CT scan: The tumor location, shape, size, extent and presence or absence of metastasis can be clearly displayed. The CT value can be used to determine the tumor density, which is helpful for diagnosis. Ultrasound examination shows different images due to different tissue density of the tumor, which is helpful for diagnosis. Laboratory tests have diagnostic implications for certain tumors, such as urinary protein-positive patients with rib myeloma, and elevated serum alkaline phosphatase in malignant tumors with extensive bone destruction.

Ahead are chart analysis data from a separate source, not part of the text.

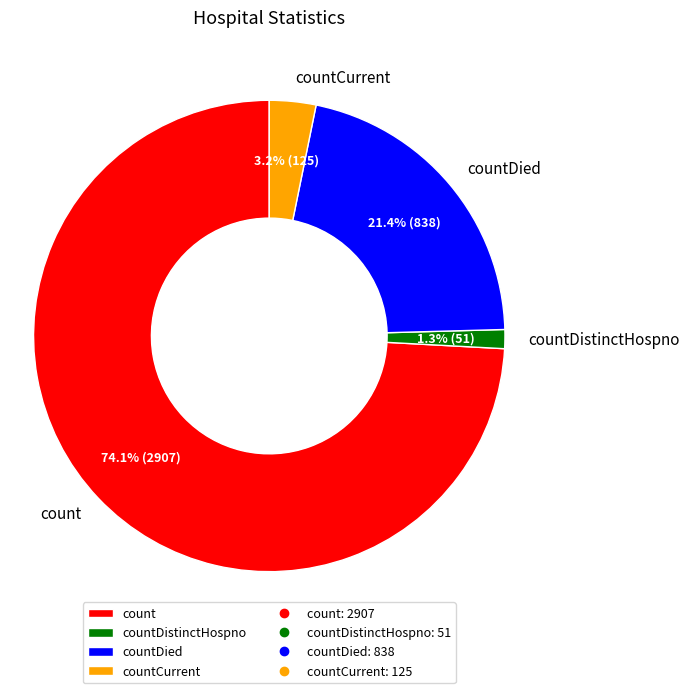

Rank the categories by value from lowest to highest.

countDistinctHospno, countCurrent, countDied, count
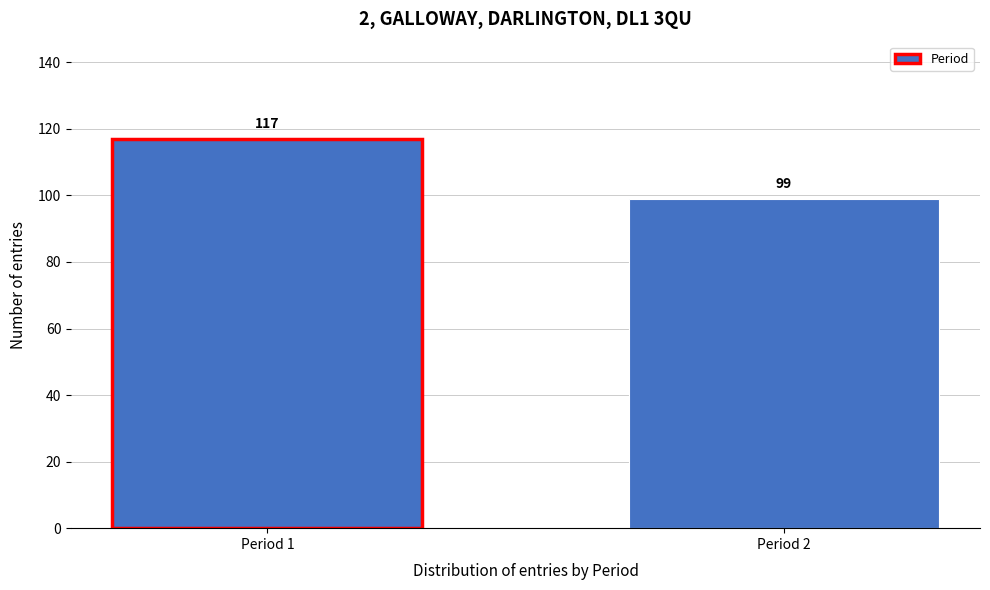

Reading left to right, list all the values displayed in this chart.

Period 1=117	Period 2=99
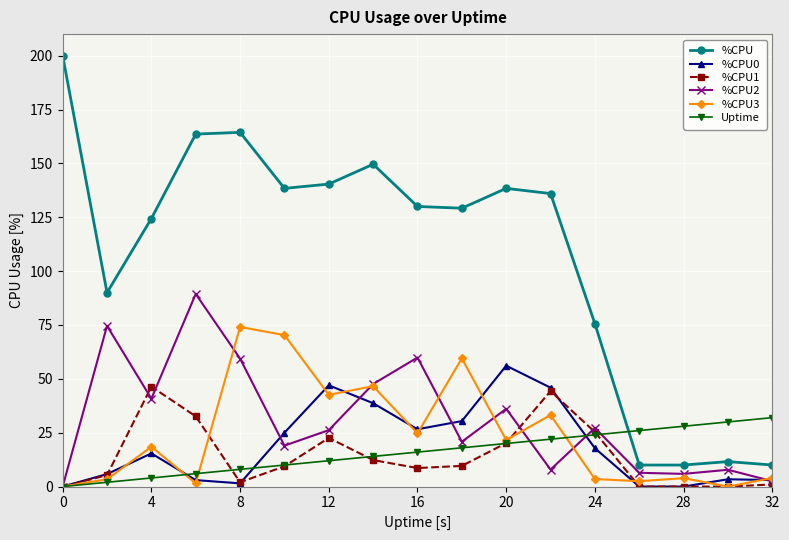

What is the highest value of the %CPU0 series?

56.1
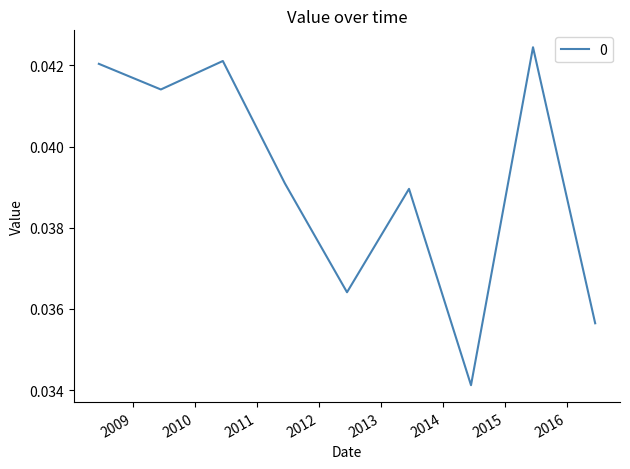

How many lines are shown in the chart?

1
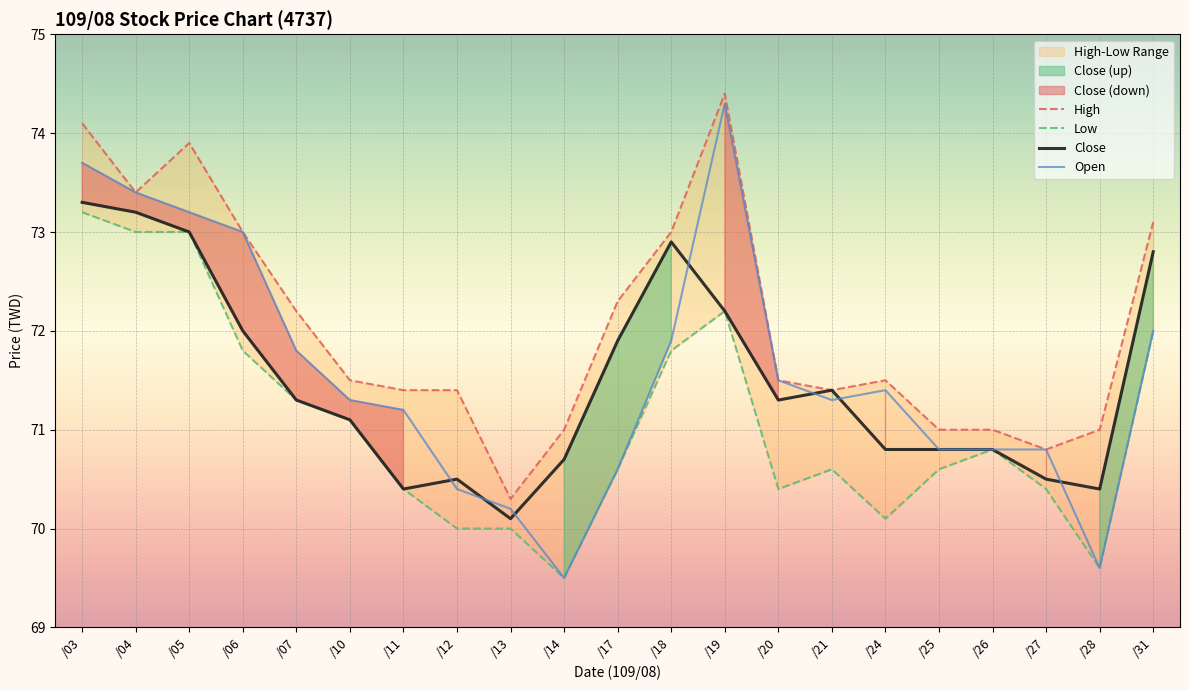

What is the lowest value of the Open series?

69.5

If necessary, it is feasible to puncture or remove part of the tissue biopsy to confirm the diagnosis, but the biopsy is best carried out together with the surgical treatment.
Diagnosis
Differential diagnosis
Imaging studies can identify chest wall tumors and lung tumors, and MRI can be used to distinguish soft tissue tumors from vascular lesions.
Most patients with early chest wall tumors have no obvious symptoms, and the severity of their symptoms is closely related to tumor size, growth rate and pathological type of tumor. Sometimes the patient finds a painless swelling or deformation of the chest wall. The mass of the mass is hard and the boundary is clear. Benign chest wall soft tissue masses are generally active, and chest wall bone tumors are fixed in the mass. Tumors in the anterior or lateral chest wall are generally easier to detect, and tumors in the posterior chest wall are often overlooked due to thicker soft tissue and scapula. Local chest wall pain and then chest wall mass is another symptom of chest wall tumors, such as rapid tumor growth, compression or infiltration of bone or intercostal nerve pain, persistent severe pain, suggesting that the tumor may be malignant. Tumors that occur in specific parts of the chest wall can produce brachial plexus or cervical and thoracic sympathetic chains that cause forearm pain and Horner syndrome. When a single chest wall isolating tumor is considered as a malignant tumor, the medical history should be detailed and systematically examined to determine the primary or metastatic nature of the tumor. In addition to lymphoid tumors, malignant tumors of the lungs, thyroid, breast, rectum, prostate, and kidney are more common in the chest wall. Chest X-ray is an important method for diagnosing chest wall tumors. It can not only determine that the tumor system is derived from the sternal bone, but also originates from the soft tissue, and can determine the tumor site of the chest wall bone, determine whether there is bone destruction, hyperplasia or deformation, and can also understand the relationship between the intrathoracic organ lesion and the chest wall tumor.